The tree was photographed that day
Click for a larger image Translation of the text on the sign:
The Lemon-scented Eucalyptus The tree was brought from Australia, like the other eucalyptus trees, with the beginning of settlement in the Land of Israel in modern times.
So they thought that these trees, due to their large water consumption, would have dried up the swamps. Which has been proven wrong. This tree was planted in 1910, like the other trees in the colony, by the colonys son Avraham Janowski (1862-1939), who owned a nursery that provided these trees.
The tree was planted at the request of the Ezekiel Robinson family of veterans of the colony who even built his house here
In 1915, locust streams that spread in Israel consumed many of the colonys trees, including the eucalyptus trees.

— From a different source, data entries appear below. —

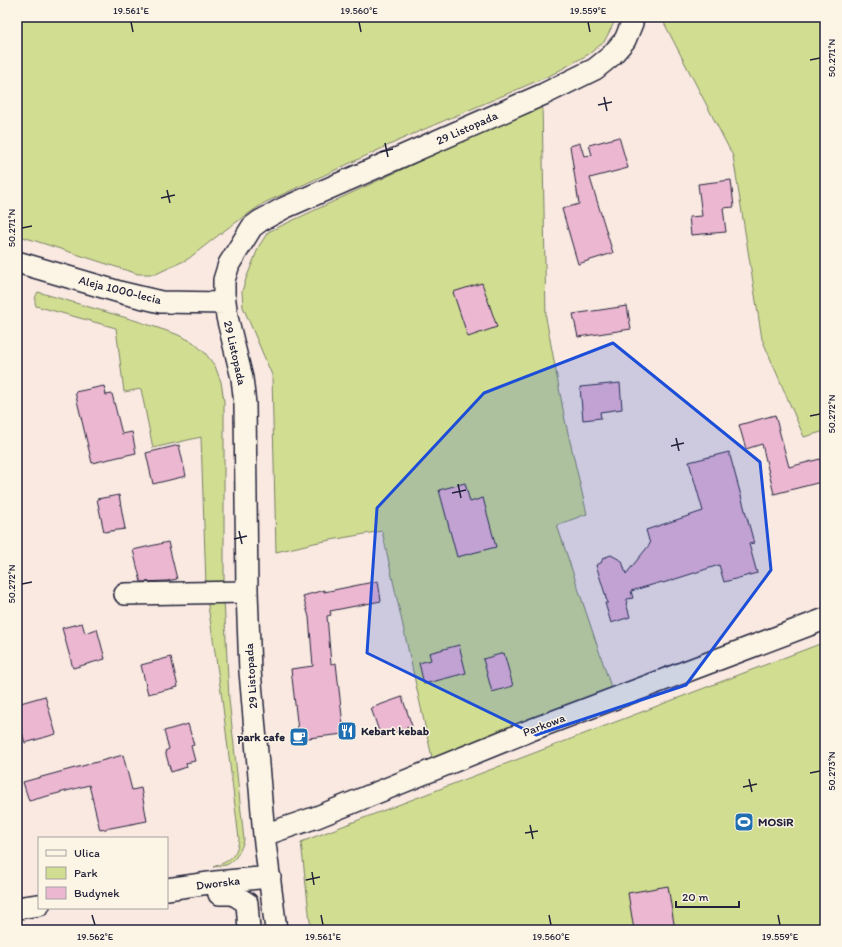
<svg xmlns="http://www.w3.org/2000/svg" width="842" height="947" viewBox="0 0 842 947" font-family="Itim,sans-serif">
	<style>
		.green { fill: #d1de91; stroke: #7a8066 }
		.building { fill: #ecb7d1; stroke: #22223b }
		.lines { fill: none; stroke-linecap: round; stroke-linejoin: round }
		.minor-casing { stroke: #22223b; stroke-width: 24 }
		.minor { stroke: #fcf5e5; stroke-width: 21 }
		.marked { fill: #1d4ed8; fill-opacity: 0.2; stroke: #1d4ed8; stroke-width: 3; stroke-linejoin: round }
		.ticks { fill: none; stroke: #22223b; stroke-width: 1.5 }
		.labels { text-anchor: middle; stroke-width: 3; stroke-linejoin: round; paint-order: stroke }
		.street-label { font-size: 12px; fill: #22223b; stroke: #fcf5e5 }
		.poi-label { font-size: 12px; font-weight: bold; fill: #22223b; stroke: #fcf5e5; text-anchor: start }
		.neatline { fill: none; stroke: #22223b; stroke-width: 1.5 }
		.ticks-label { font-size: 10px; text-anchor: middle; fill: #22223b }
	</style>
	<rect width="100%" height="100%" fill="#f9e9e1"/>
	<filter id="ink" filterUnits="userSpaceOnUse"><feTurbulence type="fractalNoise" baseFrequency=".025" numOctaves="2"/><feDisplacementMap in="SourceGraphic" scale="8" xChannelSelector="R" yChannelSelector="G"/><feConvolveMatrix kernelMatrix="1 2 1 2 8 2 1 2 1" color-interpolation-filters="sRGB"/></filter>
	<g filter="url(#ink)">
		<path class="green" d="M 17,17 L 617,17 L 604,42 L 589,54 L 551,75 L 413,134 L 264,203 L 225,230 L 188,259 L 156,274 L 138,274 L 17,235 Z
			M 661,17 L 825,17 L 825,431 L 804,437 L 762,339 L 733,156 Z
			M 542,104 L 546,318 L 565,420 L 587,514 L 557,525 L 613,693 L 433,762 L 382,531 L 314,543 L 276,552 L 272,375 L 243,307 L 242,291 L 246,279 L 259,246 L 268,232 Z
			M 38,292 L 137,321 L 176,334 L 193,342 L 205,353 L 215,366 L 221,382 L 224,401 L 224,584 L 206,585 L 201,437 L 153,448 L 141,389 L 124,392 L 116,328 L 36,306 C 34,301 35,297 38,292 Z
			M 207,599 L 224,599 L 229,699 L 244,840 C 241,850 236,861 226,865 C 222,866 217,866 213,867 C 228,862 237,857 239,839 L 222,699 Z
			M 825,642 L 825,930 L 311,930 L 301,842 Z"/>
		<path class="building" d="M 619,137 L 628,168 L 590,178 L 613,253 L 578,264 L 562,209 L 579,204 L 570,146 L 580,143 L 584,156 L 592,155 L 589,145 Z
			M 731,180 L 734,207 L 723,208 L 726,232 L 691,235 L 689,217 L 702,216 L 698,184 Z
			M 482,283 L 497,327 L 468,337 L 453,292 Z
			M 627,306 L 631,329 L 578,337 L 573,314 Z
			M 620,383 L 622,409 L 600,412 L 601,418 L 583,420 L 580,387 Z
			M 104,386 L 106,395 L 112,394 L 122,434 L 132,432 L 136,453 L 92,463 L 75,392 Z
			M 775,415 L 789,467 L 820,459 L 825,481 L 774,494 L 762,444 L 746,449 L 739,425 Z
			M 179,445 L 186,476 L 153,484 L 146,453 Z
			M 729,452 L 754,543 L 749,544 L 757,573 L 724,582 L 719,565 L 663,583 L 662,582 L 631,591 L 633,598 L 627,599 L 627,602 L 626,603 L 630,617 L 611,623 L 605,603 L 608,603 L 606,598 L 605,598 L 606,597 L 596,565 L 601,563 L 603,558 L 611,555 L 622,561 L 626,574 L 650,544 L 646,530 L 703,511 L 689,462 Z
			M 465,483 L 470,502 L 483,498 L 496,547 L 457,557 L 439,490 Z
			M 119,495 L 125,529 L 104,532 L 97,499 Z
			M 168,542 L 177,579 L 167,581 L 141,582 L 133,550 Z
			M 378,581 L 381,601 L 330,611 L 331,615 L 327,616 L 331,664 L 336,663 L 344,734 L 299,739 L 291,669 L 313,666 L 309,617 L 303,596 L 324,590 L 324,592 Z
			M 82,623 L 85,633 L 97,629 L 105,659 L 73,668 L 62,628 Z
			M 459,645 L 466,673 L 424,684 L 419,663 L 431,660 L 429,653 Z
			M 504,653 L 513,686 L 492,692 L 483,659 Z
			M 171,657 L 178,687 L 148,694 L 141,665 Z
			M 45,696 L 56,734 L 25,743 L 17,714 L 17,704 Z
			M 402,697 L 412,726 L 381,737 L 371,708 Z
			M 188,724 L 194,745 L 191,746 L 195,761 L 186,763 L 187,767 L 171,772 L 165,751 L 169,749 L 164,731 Z
			M 123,755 L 132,790 L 141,788 L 147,821 L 100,830 L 89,785 L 29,801 L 23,782 Z
			M 668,886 L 675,930 L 634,930 L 628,893 Z"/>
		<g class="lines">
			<g class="minor-casing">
				<path id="minor" d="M 17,262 L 123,293 L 161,302 L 225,303
					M 125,594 L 247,592
					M 264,835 L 317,817 L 531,730 L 825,619
					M 216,883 L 219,894 L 233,894 L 247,903 L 249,930
					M 167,889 L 216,882 L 270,877
					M 17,908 L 39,905
					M 276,930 L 264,835 L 250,671 L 247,592 L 245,404 L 242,378 L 227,317 L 224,294 L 224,280 L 229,264 L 252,227 L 260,221 L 284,208 L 544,94 L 595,69 L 611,56 L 625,40 L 632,23 L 633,17"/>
			</g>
			<use href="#minor" class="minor"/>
		</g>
	</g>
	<path class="marked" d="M 613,343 L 760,462 L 771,570 L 686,685 L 536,735 L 367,653 L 377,508 L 484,393 Z"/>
	<path class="ticks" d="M 131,22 L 133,32M 359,22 L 361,32M 588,22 L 590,32M 810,60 L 820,58M 604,97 L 607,111M 598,105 L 612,102M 385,143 L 388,157M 380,152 L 393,149M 167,190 L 170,203M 161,198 L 175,195M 22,228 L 32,226M 810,416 L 820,414M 676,438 L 679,451M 671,446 L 684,443M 458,484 L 461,498M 452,493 L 466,490M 239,531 L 242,544M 234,539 L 247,536M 22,584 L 32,582M 810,773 L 820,771M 749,779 L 752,792M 743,787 L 757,784M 530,825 L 533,839M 525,833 L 538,831M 312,872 L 314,885M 306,880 L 320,877M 92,915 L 95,925M 321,915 L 323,925M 549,915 L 551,925M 778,915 L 780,925"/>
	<defs>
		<g id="restaurant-square" transform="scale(1)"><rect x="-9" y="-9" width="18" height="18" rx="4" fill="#1f6fb2" stroke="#fcf5e5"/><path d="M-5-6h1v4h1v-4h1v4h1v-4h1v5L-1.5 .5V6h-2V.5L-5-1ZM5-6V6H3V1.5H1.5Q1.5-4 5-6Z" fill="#fff"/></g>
		<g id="cafe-square" transform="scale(1)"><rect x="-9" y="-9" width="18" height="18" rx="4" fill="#1f6fb2" stroke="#fcf5e5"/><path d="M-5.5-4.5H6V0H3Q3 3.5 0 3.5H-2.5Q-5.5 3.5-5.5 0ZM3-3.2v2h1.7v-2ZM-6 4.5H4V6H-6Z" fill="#fff"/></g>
		<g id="stadium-square" transform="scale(1)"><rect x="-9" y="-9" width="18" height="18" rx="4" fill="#1f6fb2" stroke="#fcf5e5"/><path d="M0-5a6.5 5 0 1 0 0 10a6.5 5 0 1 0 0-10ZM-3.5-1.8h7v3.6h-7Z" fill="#fff"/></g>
	</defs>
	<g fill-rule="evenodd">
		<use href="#restaurant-square" x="347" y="731"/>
		<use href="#cafe-square" x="299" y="737"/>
		<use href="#stadium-square" x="744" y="822"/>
	</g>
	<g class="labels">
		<g class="street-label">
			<text transform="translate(467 128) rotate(-24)" y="4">29 Listopada</text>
			<text transform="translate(120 290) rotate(14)" y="4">Aleja 1000-lecia</text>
			<text transform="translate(235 353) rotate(77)" y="4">29 Listopada</text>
			<text transform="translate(251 676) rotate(-94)" y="4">29 Listopada</text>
			<text transform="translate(544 725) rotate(-21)" y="4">Parkowa</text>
			<text transform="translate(218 883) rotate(-7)" y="4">Dworska</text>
		</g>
		<g class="poi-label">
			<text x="361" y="735">Kebart kebab</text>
			<text x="285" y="741" text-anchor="end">park cafe</text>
			<text x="758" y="826">MOSiR</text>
		</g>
	</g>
	<rect width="842" height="947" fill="none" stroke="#fcf5e5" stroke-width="44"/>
	<rect x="38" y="837" width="130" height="72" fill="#fcf5e5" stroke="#a5a1a1"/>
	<rect x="46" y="850" width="20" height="6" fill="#fcf5e5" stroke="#a5a1a1"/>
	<text x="74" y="857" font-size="12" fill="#22223b">Ulica</text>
	<rect x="46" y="867" width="20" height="12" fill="#d1de91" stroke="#a5a1a1"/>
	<text x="74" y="877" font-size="12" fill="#22223b">Park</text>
	<rect x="46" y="887" width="20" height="12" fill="#ecb7d1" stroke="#a5a1a1"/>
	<text x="74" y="897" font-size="12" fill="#22223b">Budynek</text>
	<path d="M676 901v6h63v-6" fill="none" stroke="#22223b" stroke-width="2"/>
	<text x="682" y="901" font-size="12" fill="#22223b" stroke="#fcf5e5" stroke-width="3" paint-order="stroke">20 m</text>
	<rect x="22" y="22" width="798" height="903" class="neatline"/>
	<g class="ticks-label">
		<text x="131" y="14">19.561°E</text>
		<text x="359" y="14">19.560°E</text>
		<text x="588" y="14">19.559°E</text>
		<text transform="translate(831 58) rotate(-90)" y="4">50.271°N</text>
		<text transform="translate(11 228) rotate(-90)" y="4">50.271°N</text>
		<text transform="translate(831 414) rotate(-90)" y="4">50.272°N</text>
		<text transform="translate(11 584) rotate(-90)" y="4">50.272°N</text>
		<text transform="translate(831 771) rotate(-90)" y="4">50.273°N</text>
		<text x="95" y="940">19.562°E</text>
		<text x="323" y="940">19.561°E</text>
		<text x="551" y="940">19.560°E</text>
		<text x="780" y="940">19.559°E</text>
	</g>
</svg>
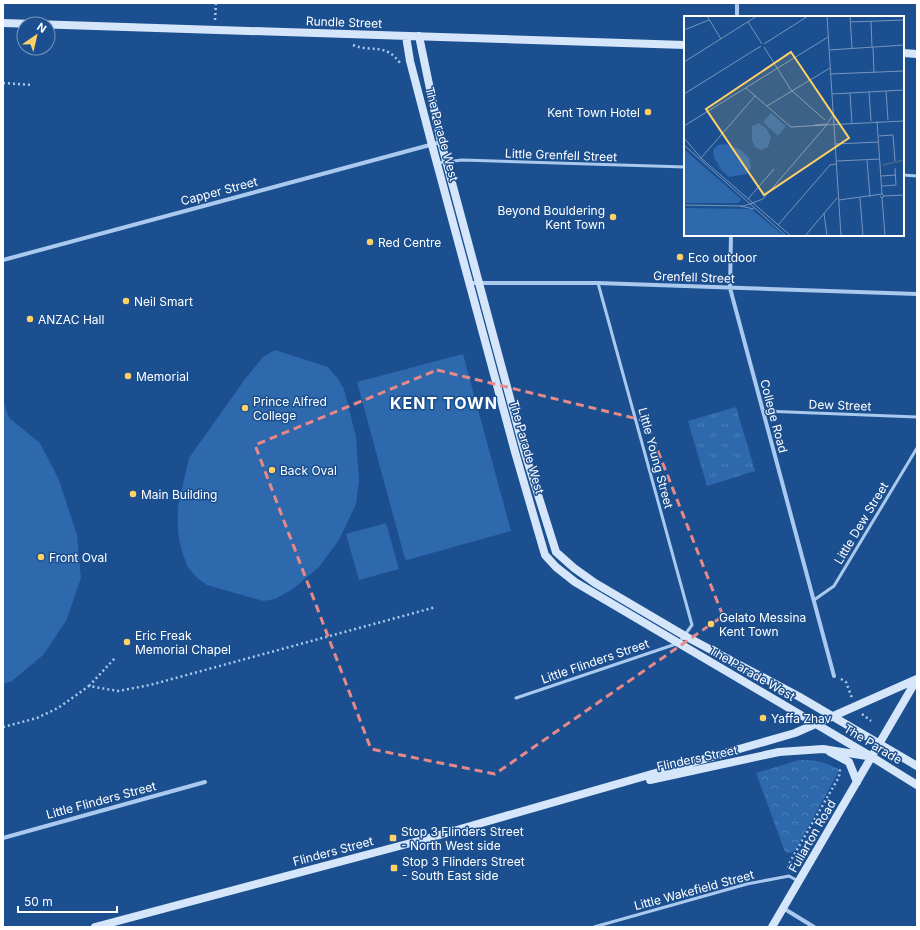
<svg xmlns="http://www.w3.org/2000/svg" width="920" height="930" viewBox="0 0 920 930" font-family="Inter,sans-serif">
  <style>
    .grass { fill: url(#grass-tufts) }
    .park { fill: url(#park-crowns) }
    .pitch { fill: #2e69ad }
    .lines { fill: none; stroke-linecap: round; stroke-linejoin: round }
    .path { stroke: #a9c9ee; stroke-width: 2.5; stroke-dasharray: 2 3; stroke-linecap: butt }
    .lane { stroke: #a9c9ee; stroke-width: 3 }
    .street { stroke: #a9c9ee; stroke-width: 4 }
    .secondary { stroke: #d6e6fa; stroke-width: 8 }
    .marked { fill: none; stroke: #e88989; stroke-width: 3; stroke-dasharray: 8 5; stroke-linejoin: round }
    .poi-dot { fill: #ffd166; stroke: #1b4f8f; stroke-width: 1.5 }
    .labels { text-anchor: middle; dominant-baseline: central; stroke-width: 3; stroke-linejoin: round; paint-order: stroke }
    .street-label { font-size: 12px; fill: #fff; stroke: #1b4f8f }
    .poi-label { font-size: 12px; fill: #fff; stroke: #1b4f8f; text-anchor: start }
    .district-label { font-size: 16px; font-weight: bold; letter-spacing: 1px; fill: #fff; stroke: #1b4f8f }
    .inset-river { fill: none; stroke: #3c6290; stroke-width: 2 }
    .inset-road { fill: none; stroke: #7695bc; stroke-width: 1 }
    .view { fill: #ffd166; fill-opacity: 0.15; stroke: #ffd166; stroke-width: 2 }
    .inset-edge { fill: none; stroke: #fff; stroke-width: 2 }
  </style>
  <defs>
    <pattern id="grass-tufts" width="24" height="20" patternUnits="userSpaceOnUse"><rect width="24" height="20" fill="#2e69ad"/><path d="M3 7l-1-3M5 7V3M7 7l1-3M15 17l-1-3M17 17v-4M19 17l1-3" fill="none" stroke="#4d80b9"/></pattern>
    <pattern id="park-crowns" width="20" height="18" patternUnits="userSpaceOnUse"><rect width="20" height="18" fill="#2e69ad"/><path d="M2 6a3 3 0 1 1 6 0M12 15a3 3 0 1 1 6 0" fill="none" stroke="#4d80b9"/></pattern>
  </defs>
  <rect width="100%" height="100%" fill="#1b4f8f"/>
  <path class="grass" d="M 736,407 L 755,471 L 707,486 L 688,421 Z"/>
  <path class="park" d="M 799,760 C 818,760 822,761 838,769 L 838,773 L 796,849 C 792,853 790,854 785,852 L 756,773 Z"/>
  <path class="pitch" d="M 275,350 L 328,367 L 338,379 L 344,389 L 356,437 L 359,481 L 356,504 L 339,540 L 319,567 L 293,589 L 275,599 L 263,601 L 207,585 L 197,578 L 187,566 L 181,548 L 178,532 L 178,506 L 189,458 L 245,379 L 263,357 Z
    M 463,354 L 511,531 L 407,560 L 405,559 L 357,382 Z
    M 3,399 L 9,418 L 40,443 L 59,480 L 77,535 L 81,578 L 66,621 L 43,655 L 12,681 L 3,684 Z
    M 386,523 L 399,569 L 359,580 L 346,534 Z"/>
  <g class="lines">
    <path class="path" d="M 215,20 L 216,3
      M 353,45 C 372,53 385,42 400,63
      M 3,83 L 33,85
      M 841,679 L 846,682 L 852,698
      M 89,686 L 115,658
      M 862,714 L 871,721
      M 3,727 L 37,718 L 58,708 L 89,686 L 118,691 L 150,685 L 436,607
      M 788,868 L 791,860 L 839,777 L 840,769"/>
    <path class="lane" d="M 437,163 L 462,160 L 685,167
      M 903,175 L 917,176
      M 763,411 L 917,417
      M 814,600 L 834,586 L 917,448
      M 516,698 L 679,643 L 692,625 L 598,283
      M 594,927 L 747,884 L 789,876 L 798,881"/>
    <path class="street" d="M 737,17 L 737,3
      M 731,235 L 730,288 L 834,676
      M 3,260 L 441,142
      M 470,283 L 598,283 L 917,294
      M 3,838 L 205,782
      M 783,908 L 814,927"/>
    <path class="secondary" d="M 3,23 L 685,45
      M 406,36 L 410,61 L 432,145 L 515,452 L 545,555 L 556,567 L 575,582 L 872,757 L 917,785
      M 419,36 L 441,142 L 524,450 L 556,552 L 574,568 L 595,583 L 685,636 L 798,696 L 917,766
      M 903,53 L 917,54
      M 830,752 L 849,762 L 857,782
      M 650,780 L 779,752 L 823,749 L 867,756
      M 95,927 L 422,840 L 795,733 L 917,679
      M 772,927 L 917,679"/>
  </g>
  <path class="marked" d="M 437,370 L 646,421 L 723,616 L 495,774 L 371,749 L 255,445 Z"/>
  <g class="poi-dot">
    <circle cx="648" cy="112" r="4"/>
    <circle cx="613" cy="217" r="4"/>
    <circle cx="370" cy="242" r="4"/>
    <circle cx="680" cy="257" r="4"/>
    <circle cx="126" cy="301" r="4"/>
    <circle cx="30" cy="319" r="4"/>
    <circle cx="128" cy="376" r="4"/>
    <circle cx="245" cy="408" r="4"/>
    <circle cx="272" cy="470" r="4"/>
    <circle cx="133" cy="494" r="4"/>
    <circle cx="41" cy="557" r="4"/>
    <circle cx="711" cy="624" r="4"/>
    <circle cx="127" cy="642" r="4"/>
    <circle cx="763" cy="718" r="4"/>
    <rect x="389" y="834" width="8" height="8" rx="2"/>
    <rect x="390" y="864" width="8" height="8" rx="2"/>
  </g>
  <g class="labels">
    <g class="street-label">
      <text transform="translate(344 22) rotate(2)">Rundle Street</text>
      <text transform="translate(442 134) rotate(75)">The Parade West</text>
      <text transform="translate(561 155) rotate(2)">Little Grenfell Street</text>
      <text transform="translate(219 191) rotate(-15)">Capper Street</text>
      <text transform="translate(694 277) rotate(2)">Grenfell Street</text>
      <text transform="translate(840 405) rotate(2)">Dew Street</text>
      <text transform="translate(774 416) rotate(75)">College Road</text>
      <text transform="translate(527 447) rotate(74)">The Parade West</text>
      <text transform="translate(656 458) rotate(75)">Little Young Street</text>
      <text transform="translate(861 523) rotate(-59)">Little Dew Street</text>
      <text transform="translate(595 661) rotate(-19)">Little Flinders Street</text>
      <text transform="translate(752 673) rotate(30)">The Parade West</text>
      <text transform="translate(873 744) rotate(31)">The Parade</text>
      <text transform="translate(697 758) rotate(-12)">Flinders Street</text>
      <text transform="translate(101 800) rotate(-15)">Little Flinders Street</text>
      <text transform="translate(812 836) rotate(-60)">Fullarton Road</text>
      <text transform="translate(333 851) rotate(-15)">Flinders Street</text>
      <text transform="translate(694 890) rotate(-15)">Little Wakefield Street</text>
    </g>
    <g class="poi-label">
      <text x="640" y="112" text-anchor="end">Kent Town Hotel</text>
      <text x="605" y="210" text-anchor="end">Beyond Bouldering<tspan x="605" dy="14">Kent Town</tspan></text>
      <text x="378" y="242">Red Centre</text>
      <text x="688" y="257">Eco outdoor</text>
      <text x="134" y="301">Neil Smart</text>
      <text x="38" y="319">ANZAC Hall</text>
      <text x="136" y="376">Memorial</text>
      <text x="253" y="401">Prince Alfred<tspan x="253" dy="14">College</tspan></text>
      <text x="280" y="470">Back Oval</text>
      <text x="141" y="494">Main Building</text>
      <text x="49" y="557">Front Oval</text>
      <text x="719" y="617">Gelato Messina<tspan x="719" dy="14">Kent Town</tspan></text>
      <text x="135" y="635">Eric Freak<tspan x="135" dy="14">Memorial Chapel</tspan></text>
      <text x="771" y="718">Yaffa Zhav</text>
      <text x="401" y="831">Stop 3 Flinders Street<tspan x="401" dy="14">- North West side</tspan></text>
      <text x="402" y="861">Stop 3 Flinders Street<tspan x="402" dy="14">- South East side</tspan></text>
    </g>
    <g class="district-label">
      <text x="444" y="403">KENT TOWN</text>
    </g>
  </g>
  <g transform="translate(684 16)">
    <rect width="220" height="220" fill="#1b4f8f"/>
    <path d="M 0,133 L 2,135 L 57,183 L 54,187 L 0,187 ZM 0,192 L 67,193 L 100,220 L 0,220 Z" fill="#2e69ad"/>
    <path d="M 87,97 L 102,110 L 94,120 L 79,106 ZM 75,107 L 82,112 L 87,121 L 84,131 L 77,134 L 71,131 L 68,124 L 68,110 ZM 42,128 L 57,134 L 65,142 L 67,151 L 63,158 L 45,161 L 27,145 L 37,153 L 30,142 L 29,134 L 34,129 ZM 11,200 L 29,205 L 32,213 L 30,220 L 0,217 L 0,202 ZM 46,203 L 51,202 L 57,207 L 60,220 L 42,220 L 41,209 ZM 76,208 L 82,211 L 86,220 L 66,220 L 70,210 Z" fill="#2e69ad"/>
    <path class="inset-river" d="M 199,149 L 220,144"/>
    <path class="inset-road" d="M 23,0 L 37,23M 143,0 L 157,220M 166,0 L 168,32M 187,5 L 188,31M 64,6 L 78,28M 166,6 L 220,4M 0,14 L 25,4M 80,28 L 124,0M 80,31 L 107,74 L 141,104M 189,31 L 190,56M 145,34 L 220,29M 0,46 L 73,0M 146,58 L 220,55M 62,72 L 107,111 L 142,109M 202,75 L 204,104M 185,76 L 187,105M 166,77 L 168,108M 0,78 L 77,30M 148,78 L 220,74M 83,90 L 146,52M 193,105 L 198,178M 131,109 L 143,108M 142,109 L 220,105M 0,110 L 144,21M 195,120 L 209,119 L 211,145M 0,122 L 17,142 L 107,220M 151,128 L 195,126M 0,129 L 102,220M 17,142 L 71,80M 183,144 L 186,181M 153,145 L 196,143M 197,160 L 212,159M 198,170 L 212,169 L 211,152M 200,180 L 220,179M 176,182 L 179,220M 198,182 L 201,220M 64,183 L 90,153M 155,184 L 198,178 L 200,180 L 198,182 L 196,180M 0,189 L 60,190 L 79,183 L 141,111 L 149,99M 56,190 L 70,193M 140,197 L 143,220M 94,209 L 146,149 L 152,148M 121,220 L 153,182M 181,220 L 211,220"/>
    <path class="view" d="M 107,36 L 165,122 L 80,179 L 22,93 Z"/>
    <rect width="220" height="220" class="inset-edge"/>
  </g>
  <rect width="920" height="930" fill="none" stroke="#ffffff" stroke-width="8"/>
  <g transform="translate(36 36) rotate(34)"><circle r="19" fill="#1b4f8f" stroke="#7695bc"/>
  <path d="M0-3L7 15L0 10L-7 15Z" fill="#ffd166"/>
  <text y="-6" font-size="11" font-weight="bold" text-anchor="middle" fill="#ffffff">N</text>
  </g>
  <path d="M18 906v6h99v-6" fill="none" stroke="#ffffff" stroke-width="2"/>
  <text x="24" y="906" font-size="12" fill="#ffffff" stroke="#1b4f8f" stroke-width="3" paint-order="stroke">50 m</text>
</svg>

This lemon eucalyptus tree was saved thanks to the fact that the Robinson family covered the tree with a tin barrel.
Its name is given to it because of the leaves which spread a strong odor of the lemon fruit especially when the dried leaves are mumbled.
Once a year towards the summer the tree sheds its bark, then the shiny trunk is revealed in its whiteness. Hence the name of the colony children "White Eucalyptus".